===== Listed records
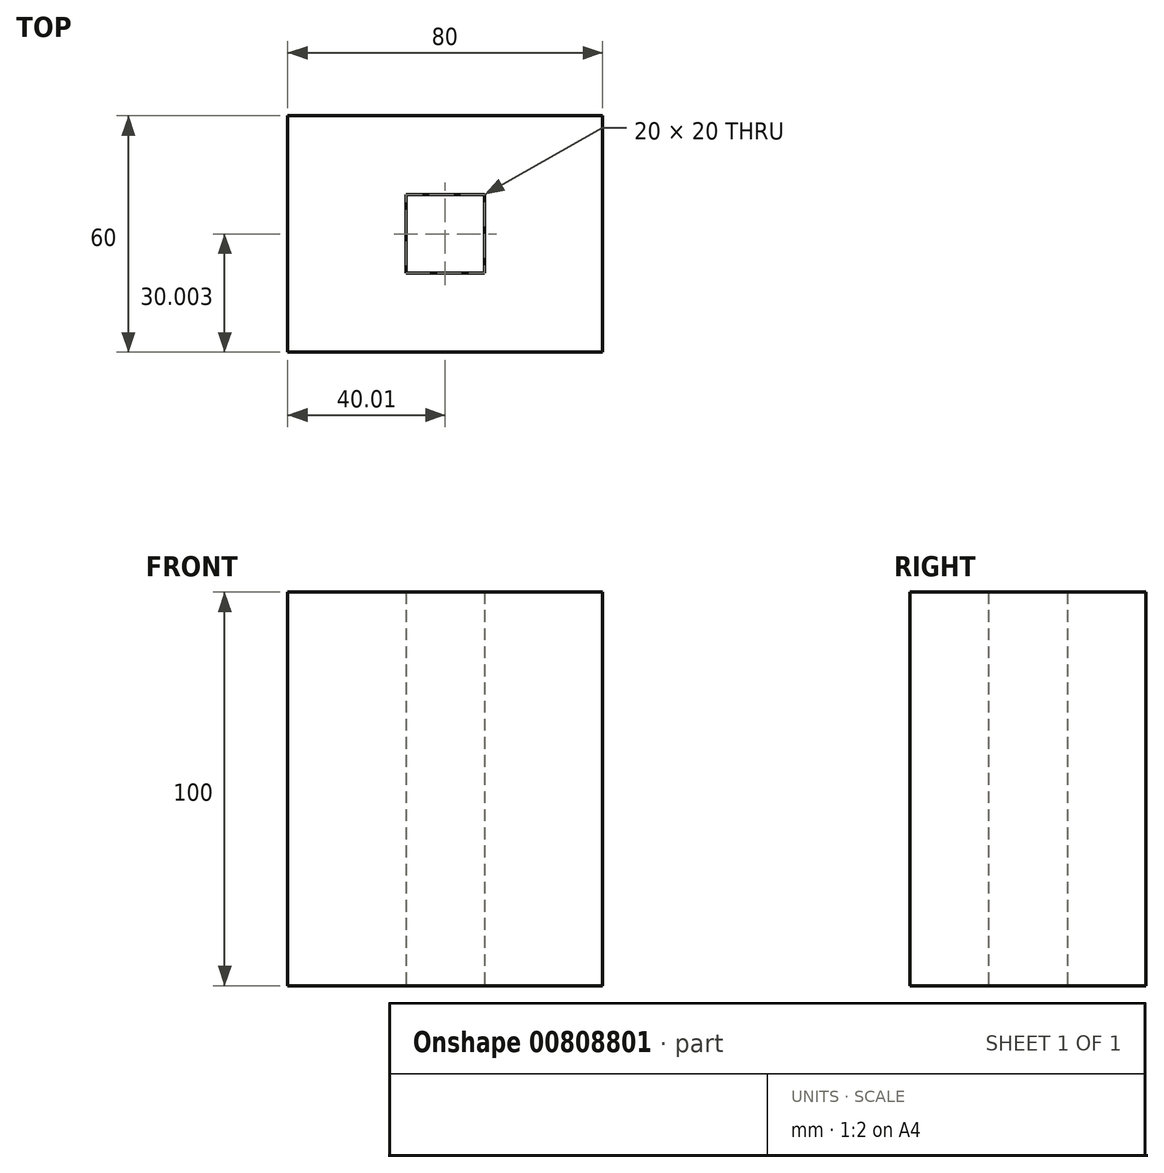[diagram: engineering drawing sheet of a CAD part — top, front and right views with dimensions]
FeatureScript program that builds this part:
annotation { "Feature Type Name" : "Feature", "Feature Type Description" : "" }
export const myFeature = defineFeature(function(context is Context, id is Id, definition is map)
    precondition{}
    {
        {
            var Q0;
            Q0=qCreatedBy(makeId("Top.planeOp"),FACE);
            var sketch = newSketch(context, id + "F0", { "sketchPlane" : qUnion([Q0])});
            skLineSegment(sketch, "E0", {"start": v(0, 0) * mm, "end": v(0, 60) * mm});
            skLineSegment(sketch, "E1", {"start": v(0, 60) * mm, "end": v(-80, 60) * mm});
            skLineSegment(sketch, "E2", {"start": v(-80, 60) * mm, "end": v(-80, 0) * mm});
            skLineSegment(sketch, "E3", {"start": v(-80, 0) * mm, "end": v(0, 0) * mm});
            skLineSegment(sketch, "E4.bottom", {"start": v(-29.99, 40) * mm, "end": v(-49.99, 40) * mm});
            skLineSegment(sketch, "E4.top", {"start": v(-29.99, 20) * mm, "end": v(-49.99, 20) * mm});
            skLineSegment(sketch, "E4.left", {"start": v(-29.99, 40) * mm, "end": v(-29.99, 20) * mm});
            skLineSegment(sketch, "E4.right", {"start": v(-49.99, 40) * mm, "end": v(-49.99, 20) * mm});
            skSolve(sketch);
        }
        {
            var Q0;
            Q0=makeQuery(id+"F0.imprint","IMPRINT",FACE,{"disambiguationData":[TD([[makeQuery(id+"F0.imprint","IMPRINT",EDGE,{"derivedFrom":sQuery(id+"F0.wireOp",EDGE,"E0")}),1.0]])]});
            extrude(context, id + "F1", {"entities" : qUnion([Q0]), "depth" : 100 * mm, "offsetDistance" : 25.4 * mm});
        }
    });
==========
▶ [Problem requirements] Pull out each line of the data that contains the string "context".

▶ [Correct result]
export const myFeature = defineFeature(function(context is Context, id is Id, definition is map)
            var sketch = newSketch(context, id + "F0", { "sketchPlane" : qUnion([Q0])});
            extrude(context, id + "F1", {"entities" : qUnion([Q0]), "depth" : 100 * mm, "offsetDistance" : 25.4 * mm});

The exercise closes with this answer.